Диана вышла из здания аэропорта и тут же перекочевала из осени в зиму. От холода ломило зубы, ныли виски, коченели руки. Над дорогой повис морозный туман. У горизонта земля и небо сливались в сумерках воедино.
Такси на стоянке не было, но Диана знала московские обычаи. Она прошла мимо толпы туристов, остановилась у бортика и, увидев первую же машину, замахала руками над головой. Водитель не остановился. Диане повезло с третьего раза: старенькие «жигули» с погашенными фарами затормозили, она назвала адрес, показала доллары, и дело было сделано. Диана устроилась на потертом сиденье, поставила сумку на колени, надвинула шапочку на глаза, и они помчались навстречу ночи.
Машина ехала по пустынному шоссе мимо призрачных берез и спящих домов к кольцевой дороге. На пустырях горели костры, загородный туман уступил место выхлопным газам тяжелых грузовиков.

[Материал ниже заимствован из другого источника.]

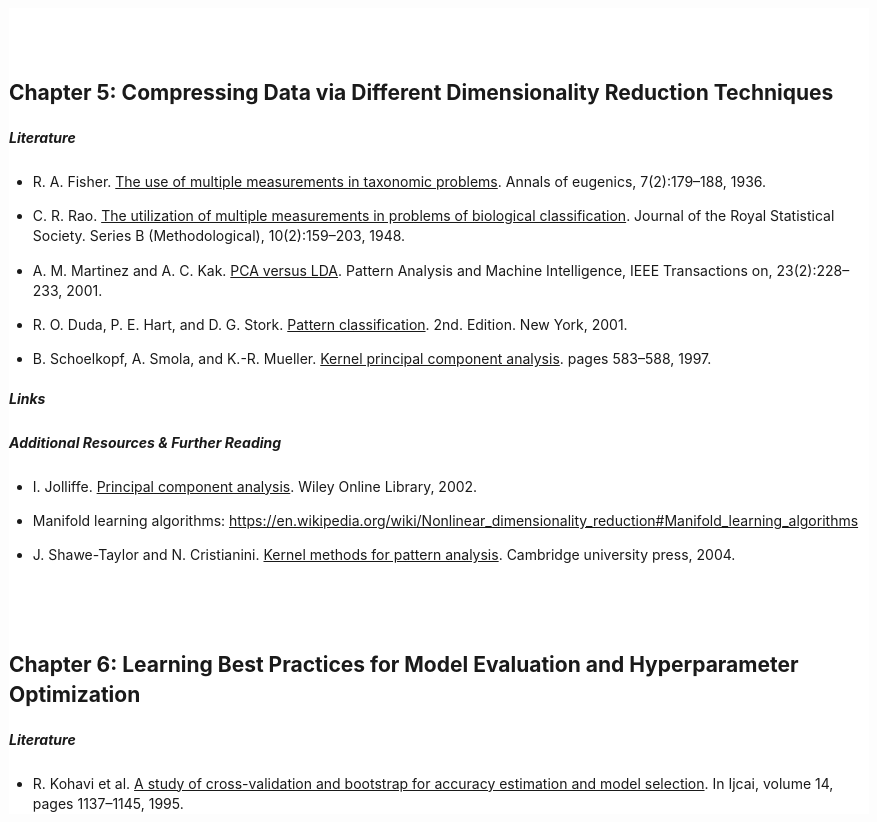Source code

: 

<br>
<br>


## Chapter 5: Compressing Data via Different Dimensionality Reduction Techniques

##### Literature

- R. A. Fisher. [The use of multiple measurements in taxonomic problems](http://onlinelibrary.wiley.com/store/10.1111/j.1469-1809.1936.tb02137.x/asset/j.1469-1809.1936.tb02137.x.pdf?v=1&t=idj76237&s=91cde2700c80c8e9db3270f122008a4629fe8887). Annals of eugenics, 7(2):179–188, 1936.

- C. R. Rao. [The utilization of multiple measurements in problems of biological classification](http://www.jstor.org/stable/2983775). Journal of the Royal Statistical Society. Series B (Methodological), 10(2):159–203, 1948.


- A. M. Martinez and A. C. Kak. [PCA versus LDA](http://ieeexplore.ieee.org/xpl/login.jsp?tp=&arnumber=908974&url=http%3A%2F%2Fieeexplore.ieee.org%2Fxpls%2Fabs_all.jsp%3Farnumber%3D908974). Pattern Analysis and Machine Intelligence, IEEE Transactions on, 23(2):228–233, 2001.

- R. O. Duda, P. E. Hart, and D. G. Stork. [Pattern classification](http://www.wiley.com/WileyCDA/WileyTitle/productCd-0471056693.html). 2nd. Edition. New York, 2001.

- B. Schoelkopf, A. Smola, and K.-R. Mueller. [Kernel principal component analysis](http://link.springer.com/chapter/10.1007/BFb0020217). pages 583–588, 1997.


##### Links

##### Additional Resources & Further Reading

- I. Jolliffe. [Principal component analysis](http://onlinelibrary.wiley.com/doi/10.1002/9781118445112.stat06472/abstract?userIsAuthenticated=false&deniedAccessCustomisedMessage=). Wiley Online Library, 2002.

- Manifold learning algorithms: https://en.wikipedia.org/wiki/Nonlinear_dimensionality_reduction#Manifold_learning_algorithms

- J. Shawe-Taylor and N. Cristianini. [Kernel methods for pattern analysis](https://books.google.com/books?hl=en&lr=&id=9i0vg12lti4C&oi=fnd&pg=PR8&dq=Kernel+Methods+for+Pattern+Analysis&ots=okAEjd1H3R&sig=hNqlaqWsF4YB_2O4PWl1AjveplY#v=onepage&q=Kernel%20Methods%20for%20Pattern%20Analysis&f=false). Cambridge university press, 2004.


<br>
<br>


## Chapter 6: Learning Best Practices for Model Evaluation and Hyperparameter Optimization 

##### Literature

- R. Kohavi et al. [A study of cross-validation and bootstrap for accuracy estimation and model selection](http://frostiebek.free.fr/docs/Machine%20Learning/validation-1.pdf). In Ijcai, volume 14, pages 1137–1145, 1995.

Видимость была не больше пяти метров, время от времени их с грохотом обгоняли тяжелые фуры. Диана вспомнила аварию, которая едва не стоила жизни Люсьену, и содрогнулась. Водитель, не проронивший ни слова с момента отъезда из Шереметьева, почувствовал, что она занервничала, и включил радио. Тяжелый рок обрушился на прыгавший на ухабах «жигуленок». Диана готова была сорваться, но тут машина покинула пандус и покатила в город.
Диана помнила дорогу из Шереметьева: они должны были ехать по Ленинградскому шоссе. Впереди появились мириады огней: яркие витрины магазинов походили на пещеру Али-Бабы. Рекламные щиты обольщали потребителей. Город сиял неоновыми огнями. В этом ночном электрическом буйстве было нечто сюрреалистичное, как будто сам капитализм во плоти подмигивал москвичам, призывая их тратить деньги не жалея, пусть даже большинство людей едва сводило концы с концами.
Диану удивляло, что водитель по-прежнему едет на юг. Теперь им придется добираться до гостиницы по Минскому шоссе… Внезапно вокруг снова стало темно. В этой части Москвы церквей было так много, что они стояли практически бок о бок или вглядывались одна в другую с разных сторон узких улочек. Столетия состарили их фасады, своды почернели, порталы тонули во мраке. Статуи стояли в лесах под брезентом, протягивая к прохожим обломанные руки, лица их были суровыми, каменные плащи напоминали вымокшую под дождем одежду. Диана забеспокоилась, не собирается ли молчаливый возница ограбить ее на углу темной улицы.